→ WHAT TO DO: Copy every line of text in the records below without any changes, and leave out the pictures.

(Text data extracted from pages)
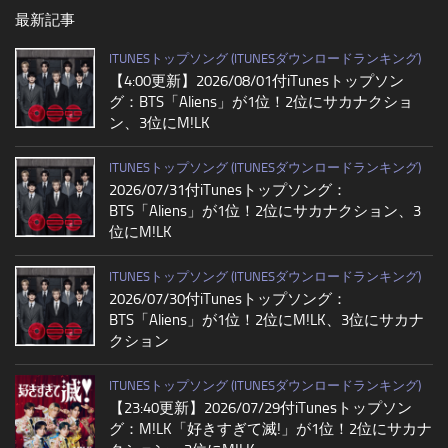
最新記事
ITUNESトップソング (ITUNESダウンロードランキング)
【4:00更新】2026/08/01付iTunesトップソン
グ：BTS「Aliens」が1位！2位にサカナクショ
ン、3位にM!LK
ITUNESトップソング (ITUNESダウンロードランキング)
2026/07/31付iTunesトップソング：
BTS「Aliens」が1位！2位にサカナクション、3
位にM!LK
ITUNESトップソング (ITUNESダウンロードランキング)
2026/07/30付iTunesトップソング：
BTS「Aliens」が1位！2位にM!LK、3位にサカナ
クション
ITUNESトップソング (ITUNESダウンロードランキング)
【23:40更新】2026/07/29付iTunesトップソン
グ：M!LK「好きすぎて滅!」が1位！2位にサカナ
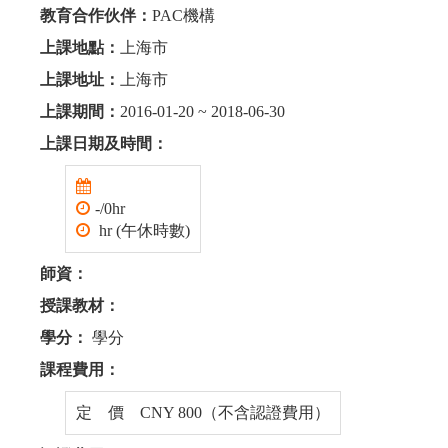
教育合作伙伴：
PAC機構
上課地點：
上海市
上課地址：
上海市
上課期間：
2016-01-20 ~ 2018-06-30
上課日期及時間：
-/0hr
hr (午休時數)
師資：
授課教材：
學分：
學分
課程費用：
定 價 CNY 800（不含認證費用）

→ ANSWER TO THIS PROBLEM:
最新記事
ITUNESトップソング (ITUNESダウンロードランキング)
【4:00更新】2026/08/01付iTunesトップソン
グ：BTS「Aliens」が1位！2位にサカナクショ
ン、3位にM!LK
ITUNESトップソング (ITUNESダウンロードランキング)
2026/07/31付iTunesトップソング：
BTS「Aliens」が1位！2位にサカナクション、3
位にM!LK
ITUNESトップソング (ITUNESダウンロードランキング)
2026/07/30付iTunesトップソング：
BTS「Aliens」が1位！2位にM!LK、3位にサカナ
クション
ITUNESトップソング (ITUNESダウンロードランキング)
【23:40更新】2026/07/29付iTunesトップソン
グ：M!LK「好きすぎて滅!」が1位！2位にサカナ
教育合作伙伴：
PAC機構
上課地點：
上海市
上課地址：
上海市
上課期間：
2016-01-20 ~ 2018-06-30
上課日期及時間：
-/0hr
hr (午休時數)
師資：
授課教材：
學分：
學分
課程費用：
定 價 CNY 800（不含認證費用）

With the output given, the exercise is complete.